In cases like these, you can combine this approach with the active-active architecture we’ve been discussing for the backend, as there are clear benefits to managing the cache independently and persistently in each region. One of the significant advantages is reduced latency. Allowing each backend to interact with its local cache makes operations notably faster, especially beneficial for workloads with many reads. Additionally, this independence ensures that a cache failure in one region does not propagate, thus isolating potential issues. Each cache can be customized to meet the specific needs of its region, offering cost optimization and eliminating the delay introduced by replication. This is a solution very similar to the one proposed with manual geographic replication of storage, with greater ease because cached information can be reconstructed due to its ephemeral nature.

Azure Event Grid Strategy

One of the most prominent features of Azure Event Grid is its capability for automatic geo-replication.
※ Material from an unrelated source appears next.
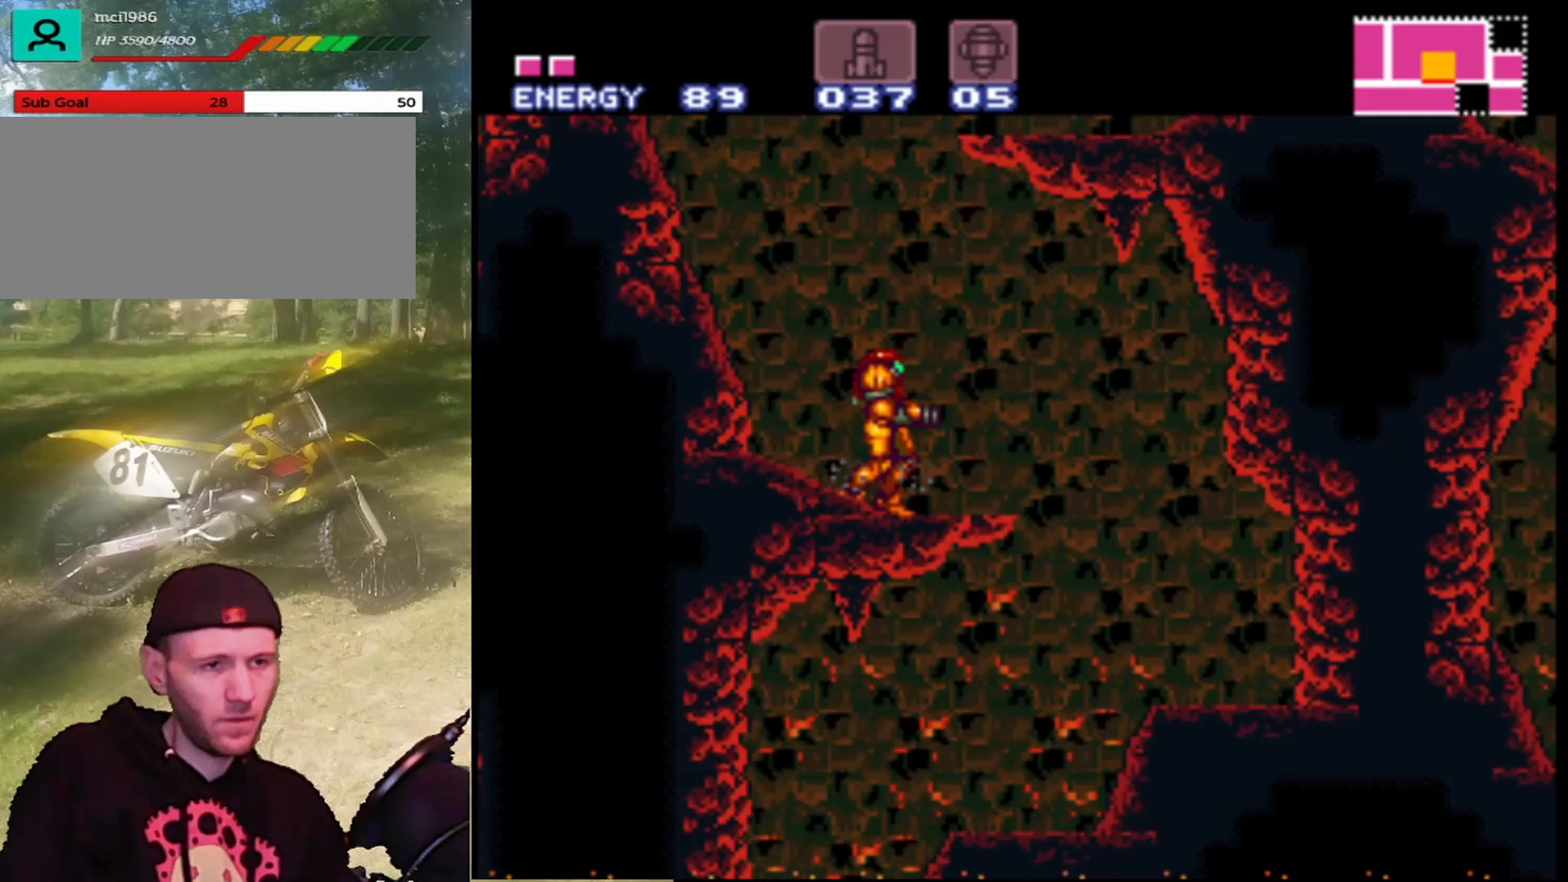
{"buttons": ["DPAD_RIGHT"], "events": [[167, "DPAD_RIGHT", "down"]]}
However, it’s crucial to understand that this geo-replication focuses on replicating only the service’s definition and not the data (events) themselves.

When a problem occurs in a region, and that region becomes inoperative, new events are redirected and processed by the new region that has taken control thanks to the geo-replication of the service definition. However, it’s crucial to note that the events that were already in the original region before the issue occurred will remain there, in a locked state, until the original region is restored. Once the original region becomes operational again, those events are finally dispatched.

An important consideration is the time-to-live (TTL) of these events. If the disruption in the original region extends beyond the TTL of the events, there is a real risk of these events being lost. To mitigate this risk, you can configure a “dead-letter” queue, which acts as a backup for events that couldn’t be processed in time.

If you want to have more granular control over high availability and disaster recovery, it’s recommended to implement a manual self-recovery strategy. Although this strategy offers greater control, it also requires additional client-side programming. For example, to determine which region the secondary Event Grid will operate in, you’ll need to program failover logic between two inter-regional instances of Event Grid. However, it’s essential to understand that despite this manual intervention, the challenge of handling events already sent and not yet processed still persists.

Conclusion

When designing a high availability and disaster recovery strategy for PaaS services in Azure, it’s important to consider the unique features and requirements of each application. While an active-passive strategy is commonly used, in this specific case, an active-active strategy is recommended due to the advantages it offers in terms of resilience. However, each case may have its special characteristics that warrant a different approach: if in doubt, we can communicate and collaborate to find the best solution.